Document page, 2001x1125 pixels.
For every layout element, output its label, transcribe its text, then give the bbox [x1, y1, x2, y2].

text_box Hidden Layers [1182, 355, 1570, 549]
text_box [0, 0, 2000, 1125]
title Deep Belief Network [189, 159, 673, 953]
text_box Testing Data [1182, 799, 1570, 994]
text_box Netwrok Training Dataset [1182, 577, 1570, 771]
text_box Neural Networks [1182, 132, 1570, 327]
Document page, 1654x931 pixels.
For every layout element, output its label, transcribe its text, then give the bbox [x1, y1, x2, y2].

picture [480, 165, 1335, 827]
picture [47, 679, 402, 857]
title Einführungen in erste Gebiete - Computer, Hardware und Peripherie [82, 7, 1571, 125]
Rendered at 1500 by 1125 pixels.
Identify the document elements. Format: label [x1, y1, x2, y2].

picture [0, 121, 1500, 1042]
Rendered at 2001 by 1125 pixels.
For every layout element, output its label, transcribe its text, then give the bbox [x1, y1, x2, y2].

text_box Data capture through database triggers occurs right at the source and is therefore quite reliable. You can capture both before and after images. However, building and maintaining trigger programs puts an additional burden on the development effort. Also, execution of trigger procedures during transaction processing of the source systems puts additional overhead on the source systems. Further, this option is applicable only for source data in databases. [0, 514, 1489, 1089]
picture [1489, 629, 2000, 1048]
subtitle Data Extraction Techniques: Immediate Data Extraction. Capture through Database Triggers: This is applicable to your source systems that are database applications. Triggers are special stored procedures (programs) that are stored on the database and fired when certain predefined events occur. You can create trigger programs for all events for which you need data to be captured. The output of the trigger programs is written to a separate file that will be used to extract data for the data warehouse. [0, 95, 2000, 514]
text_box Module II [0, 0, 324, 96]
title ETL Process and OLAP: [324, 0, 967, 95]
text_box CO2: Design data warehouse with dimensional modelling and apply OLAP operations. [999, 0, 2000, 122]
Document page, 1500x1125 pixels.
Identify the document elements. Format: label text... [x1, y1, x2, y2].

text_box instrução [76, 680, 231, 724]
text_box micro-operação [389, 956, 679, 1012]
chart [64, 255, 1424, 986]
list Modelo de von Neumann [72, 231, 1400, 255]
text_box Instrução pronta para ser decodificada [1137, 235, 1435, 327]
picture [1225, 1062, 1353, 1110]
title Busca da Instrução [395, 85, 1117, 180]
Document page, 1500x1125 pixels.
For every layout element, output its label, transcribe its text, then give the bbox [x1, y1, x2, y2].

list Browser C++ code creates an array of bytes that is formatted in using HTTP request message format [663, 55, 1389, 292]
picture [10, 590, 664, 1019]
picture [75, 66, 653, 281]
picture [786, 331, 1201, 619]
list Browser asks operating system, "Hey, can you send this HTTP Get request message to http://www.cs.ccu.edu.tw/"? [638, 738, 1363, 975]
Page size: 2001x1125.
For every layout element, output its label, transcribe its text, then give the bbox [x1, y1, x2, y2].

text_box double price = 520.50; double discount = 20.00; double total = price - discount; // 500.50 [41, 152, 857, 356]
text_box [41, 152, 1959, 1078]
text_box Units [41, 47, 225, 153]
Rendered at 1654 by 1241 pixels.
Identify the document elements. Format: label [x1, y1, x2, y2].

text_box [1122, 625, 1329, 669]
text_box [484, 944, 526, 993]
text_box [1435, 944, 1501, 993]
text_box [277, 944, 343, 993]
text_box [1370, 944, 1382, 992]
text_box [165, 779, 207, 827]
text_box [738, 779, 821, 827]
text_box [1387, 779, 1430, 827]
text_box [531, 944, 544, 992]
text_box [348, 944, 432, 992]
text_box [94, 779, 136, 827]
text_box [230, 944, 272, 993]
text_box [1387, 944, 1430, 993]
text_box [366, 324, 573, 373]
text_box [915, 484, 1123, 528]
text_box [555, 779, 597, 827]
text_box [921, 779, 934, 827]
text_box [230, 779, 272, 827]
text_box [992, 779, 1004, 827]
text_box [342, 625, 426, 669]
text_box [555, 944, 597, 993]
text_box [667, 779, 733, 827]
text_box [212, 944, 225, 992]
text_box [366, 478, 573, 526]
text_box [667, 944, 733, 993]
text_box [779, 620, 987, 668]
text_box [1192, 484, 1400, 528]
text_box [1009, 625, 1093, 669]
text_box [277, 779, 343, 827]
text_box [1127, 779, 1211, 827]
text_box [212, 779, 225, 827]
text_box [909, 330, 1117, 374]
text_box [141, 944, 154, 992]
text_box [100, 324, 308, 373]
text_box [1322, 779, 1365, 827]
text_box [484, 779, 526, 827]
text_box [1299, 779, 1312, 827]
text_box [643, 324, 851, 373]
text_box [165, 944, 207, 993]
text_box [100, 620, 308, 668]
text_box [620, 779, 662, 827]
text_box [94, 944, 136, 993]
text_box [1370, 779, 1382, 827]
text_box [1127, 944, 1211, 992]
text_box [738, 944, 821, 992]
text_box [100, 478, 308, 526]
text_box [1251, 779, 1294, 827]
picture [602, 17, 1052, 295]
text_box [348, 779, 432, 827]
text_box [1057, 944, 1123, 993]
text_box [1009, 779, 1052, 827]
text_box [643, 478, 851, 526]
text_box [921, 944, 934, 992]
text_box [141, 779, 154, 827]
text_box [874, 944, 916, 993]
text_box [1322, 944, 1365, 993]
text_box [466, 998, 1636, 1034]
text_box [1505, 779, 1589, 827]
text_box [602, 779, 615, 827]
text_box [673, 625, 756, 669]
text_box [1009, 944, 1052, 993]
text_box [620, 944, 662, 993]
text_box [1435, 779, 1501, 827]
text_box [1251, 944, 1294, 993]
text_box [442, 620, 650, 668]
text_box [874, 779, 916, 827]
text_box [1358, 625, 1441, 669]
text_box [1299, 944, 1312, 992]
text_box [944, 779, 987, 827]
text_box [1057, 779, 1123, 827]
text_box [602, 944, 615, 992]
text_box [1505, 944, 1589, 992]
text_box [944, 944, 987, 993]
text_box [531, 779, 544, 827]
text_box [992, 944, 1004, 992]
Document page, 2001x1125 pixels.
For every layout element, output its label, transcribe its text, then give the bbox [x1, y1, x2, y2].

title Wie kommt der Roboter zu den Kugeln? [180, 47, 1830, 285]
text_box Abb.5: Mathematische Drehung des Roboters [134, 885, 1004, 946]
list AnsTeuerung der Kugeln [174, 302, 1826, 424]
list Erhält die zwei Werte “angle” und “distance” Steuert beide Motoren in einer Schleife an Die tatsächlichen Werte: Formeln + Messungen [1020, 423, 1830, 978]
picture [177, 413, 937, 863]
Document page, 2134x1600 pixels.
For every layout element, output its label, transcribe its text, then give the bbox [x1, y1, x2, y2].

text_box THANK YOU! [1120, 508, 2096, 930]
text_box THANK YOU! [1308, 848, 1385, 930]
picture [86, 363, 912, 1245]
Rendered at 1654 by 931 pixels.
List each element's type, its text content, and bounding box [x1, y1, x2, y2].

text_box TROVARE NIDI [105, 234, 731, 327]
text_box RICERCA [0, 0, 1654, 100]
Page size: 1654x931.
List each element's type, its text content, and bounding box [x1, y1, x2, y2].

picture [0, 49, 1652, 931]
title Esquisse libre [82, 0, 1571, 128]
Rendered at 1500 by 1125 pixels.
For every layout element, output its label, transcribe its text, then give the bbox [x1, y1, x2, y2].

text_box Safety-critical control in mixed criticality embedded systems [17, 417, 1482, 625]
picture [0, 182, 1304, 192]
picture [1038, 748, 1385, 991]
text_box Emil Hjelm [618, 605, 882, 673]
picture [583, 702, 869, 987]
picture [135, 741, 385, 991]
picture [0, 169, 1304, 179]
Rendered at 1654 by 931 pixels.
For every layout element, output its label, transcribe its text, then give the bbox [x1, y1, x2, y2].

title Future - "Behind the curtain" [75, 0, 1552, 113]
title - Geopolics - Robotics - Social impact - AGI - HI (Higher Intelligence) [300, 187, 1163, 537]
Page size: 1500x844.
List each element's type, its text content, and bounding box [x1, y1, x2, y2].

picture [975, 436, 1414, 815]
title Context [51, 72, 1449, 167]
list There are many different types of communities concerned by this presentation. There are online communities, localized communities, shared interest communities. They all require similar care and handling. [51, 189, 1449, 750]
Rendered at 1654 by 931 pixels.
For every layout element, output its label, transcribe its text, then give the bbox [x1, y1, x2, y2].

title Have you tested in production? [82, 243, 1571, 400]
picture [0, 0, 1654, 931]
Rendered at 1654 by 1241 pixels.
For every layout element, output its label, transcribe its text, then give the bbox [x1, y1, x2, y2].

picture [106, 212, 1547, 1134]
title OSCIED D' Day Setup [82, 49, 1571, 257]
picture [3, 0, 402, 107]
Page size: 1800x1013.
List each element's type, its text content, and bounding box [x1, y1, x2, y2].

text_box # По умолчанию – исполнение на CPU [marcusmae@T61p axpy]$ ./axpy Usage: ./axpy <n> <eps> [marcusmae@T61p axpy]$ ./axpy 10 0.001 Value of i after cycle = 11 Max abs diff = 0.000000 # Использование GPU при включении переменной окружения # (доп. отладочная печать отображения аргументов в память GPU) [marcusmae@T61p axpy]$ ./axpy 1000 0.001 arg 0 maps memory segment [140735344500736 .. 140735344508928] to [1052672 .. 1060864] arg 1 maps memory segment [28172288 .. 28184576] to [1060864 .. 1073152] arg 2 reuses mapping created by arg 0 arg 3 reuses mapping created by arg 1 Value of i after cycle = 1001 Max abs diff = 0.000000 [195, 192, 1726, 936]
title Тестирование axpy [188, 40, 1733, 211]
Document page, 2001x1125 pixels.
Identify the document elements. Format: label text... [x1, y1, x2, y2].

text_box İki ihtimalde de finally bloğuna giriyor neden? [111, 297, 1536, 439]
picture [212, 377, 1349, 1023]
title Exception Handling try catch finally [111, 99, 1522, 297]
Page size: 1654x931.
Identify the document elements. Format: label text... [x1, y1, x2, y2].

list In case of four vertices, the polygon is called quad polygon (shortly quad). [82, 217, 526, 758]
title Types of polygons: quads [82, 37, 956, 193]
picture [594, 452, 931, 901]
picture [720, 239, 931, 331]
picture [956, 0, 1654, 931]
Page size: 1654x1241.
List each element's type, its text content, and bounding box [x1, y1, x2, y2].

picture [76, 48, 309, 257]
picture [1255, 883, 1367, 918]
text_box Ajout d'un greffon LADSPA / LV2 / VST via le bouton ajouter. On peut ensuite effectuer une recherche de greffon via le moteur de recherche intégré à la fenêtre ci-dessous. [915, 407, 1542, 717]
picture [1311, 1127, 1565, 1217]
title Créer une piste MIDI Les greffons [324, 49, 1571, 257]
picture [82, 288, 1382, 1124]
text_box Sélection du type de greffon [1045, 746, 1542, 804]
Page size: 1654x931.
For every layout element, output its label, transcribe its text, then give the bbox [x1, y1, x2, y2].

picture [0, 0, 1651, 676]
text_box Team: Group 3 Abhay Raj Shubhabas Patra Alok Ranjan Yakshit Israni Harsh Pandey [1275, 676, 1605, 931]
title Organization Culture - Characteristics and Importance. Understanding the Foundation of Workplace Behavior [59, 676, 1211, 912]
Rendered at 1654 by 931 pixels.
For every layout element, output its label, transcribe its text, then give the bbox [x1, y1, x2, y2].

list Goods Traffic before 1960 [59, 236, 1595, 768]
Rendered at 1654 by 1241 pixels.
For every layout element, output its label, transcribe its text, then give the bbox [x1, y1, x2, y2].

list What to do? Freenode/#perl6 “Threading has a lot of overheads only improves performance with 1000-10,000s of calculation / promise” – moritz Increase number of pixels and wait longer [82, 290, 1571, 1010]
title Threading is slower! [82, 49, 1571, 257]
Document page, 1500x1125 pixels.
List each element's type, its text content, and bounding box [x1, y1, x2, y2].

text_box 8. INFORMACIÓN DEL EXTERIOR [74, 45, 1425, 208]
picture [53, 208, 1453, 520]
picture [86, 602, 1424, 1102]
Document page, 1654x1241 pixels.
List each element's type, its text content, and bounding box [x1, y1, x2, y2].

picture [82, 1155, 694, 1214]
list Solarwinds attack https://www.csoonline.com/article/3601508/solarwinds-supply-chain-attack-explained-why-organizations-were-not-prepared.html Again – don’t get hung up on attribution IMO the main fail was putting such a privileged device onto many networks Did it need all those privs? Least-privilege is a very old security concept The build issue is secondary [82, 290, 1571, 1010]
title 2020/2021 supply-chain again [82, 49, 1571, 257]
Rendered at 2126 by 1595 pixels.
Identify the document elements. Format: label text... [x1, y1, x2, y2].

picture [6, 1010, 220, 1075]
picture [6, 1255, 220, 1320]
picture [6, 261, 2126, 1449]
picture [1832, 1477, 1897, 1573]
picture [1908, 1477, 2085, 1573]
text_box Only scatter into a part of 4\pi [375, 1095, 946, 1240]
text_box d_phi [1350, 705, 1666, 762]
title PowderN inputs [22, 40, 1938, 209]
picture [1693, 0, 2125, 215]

● **Directions for this task**:
Output the rows from the start through the line containing "picture [0, 121, 1500, 1042]", inclusive, as a two-column CSV with the header instruction,output. Each instruction goes on its own line, with the instruction text and its answer each in a single quoted field and any line breaks replaced by spaces.

● **Solution below**:
instruction,output
"Document page, 2001x1125 pixels. For every layout element, output its label, transcribe its text, then give the bbox [x1, y1, x2, y2].","text_box Hidden Layers [1182, 355, 1570, 549] text_box [0, 0, 2000, 1125] title Deep Belief Network [189, 159, 673, 953] text_box Testing Data [1182, 799, 1570, 994] text_box Netwrok Training Dataset [1182, 577, 1570, 771] text_box Neural Networks [1182, 132, 1570, 327]"
"Document page, 1654x931 pixels. For every layout element, output its label, transcribe its text, then give the bbox [x1, y1, x2, y2].","picture [480, 165, 1335, 827] picture [47, 679, 402, 857] title Einführungen in erste Gebiete - Computer, Hardware und Peripherie [82, 7, 1571, 125]"
"Rendered at 1500 by 1125 pixels. Identify the document elements. Format: label [x1, y1, x2, y2].","picture [0, 121, 1500, 1042]"